Alice no País das Maravilhas – de Lewis Carrol – por conta da menina que vive se lombrando e vendo coisas que não existe.

Os Lusíadas – de Camões – porque na capa do livro tem PT, que embora se refira ao País de origem do autor, na verdade, é mais um seguidor do Lula livre.

E Isso é Homem! – de Primo Levi – é uma biografia não autorizada de um dos filhos do nosso capitão…

Em busca do Tempo Perdido – de Marcel Proust – por instigar o povo a procurar o passado quando o PT governava o País.

O Estrangeiro – de Albert Camus – por ser uma biografia do Greenwald.

Ensaio sobre a Cegueira – de José Saramago – segundo os censores, por reportar-se aos eleitores de Bolsonaro.

Terra Sonâmbula – de Mia Couto – por descrever de forma deformada nossa Pátria Armada, Brasil.

Memória de Minhas Putas Tristes – de Gabriel Garcia Marquez – que se não bastasse o título, ele é admirador de Cuba de Fidel.

Sobre os Ossos dos Mortos  -= de Olga Tokarczuk- porque, segundo o “el capitán”, não existiu tortura em 1964.

A Revolução dos Bichos – de George Orwel – Na verdade, essa é um forma de querer enganar a censura do ano 2020. O autor queria dizer era das bichas.

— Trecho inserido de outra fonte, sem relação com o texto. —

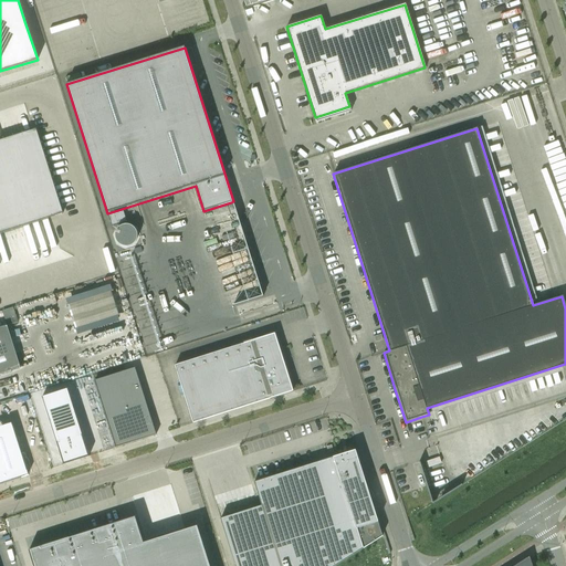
[(0,232),(63,213),(35,129),(0,139),(0,232)]
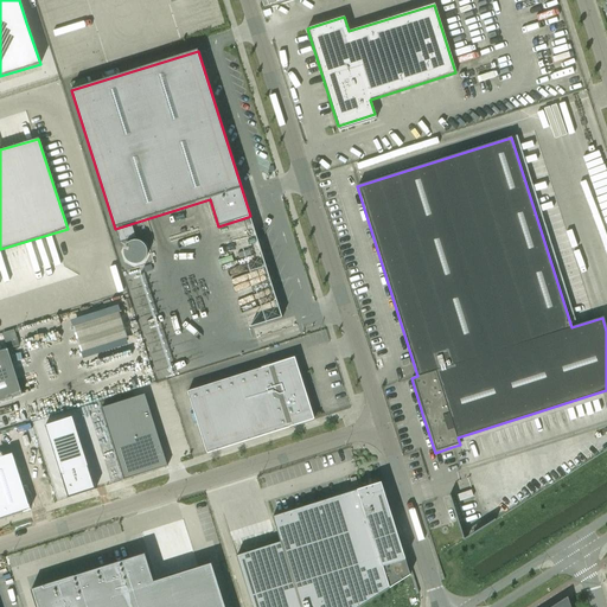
[(132,227),(116,231),(120,242),(134,237),(132,227)]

Iracema – de José de Alencar – que mostra uma índia se engavidando com o “guerreiro branco” e tendo um filho Moacir, em desrespeito à campanha da ministra Damares para que todo jovem faça abstinência sexual.

A Sutil Arte de Ligar o Foda-se – Mark Manson – Tá na cara que é um livro contra nosso mito.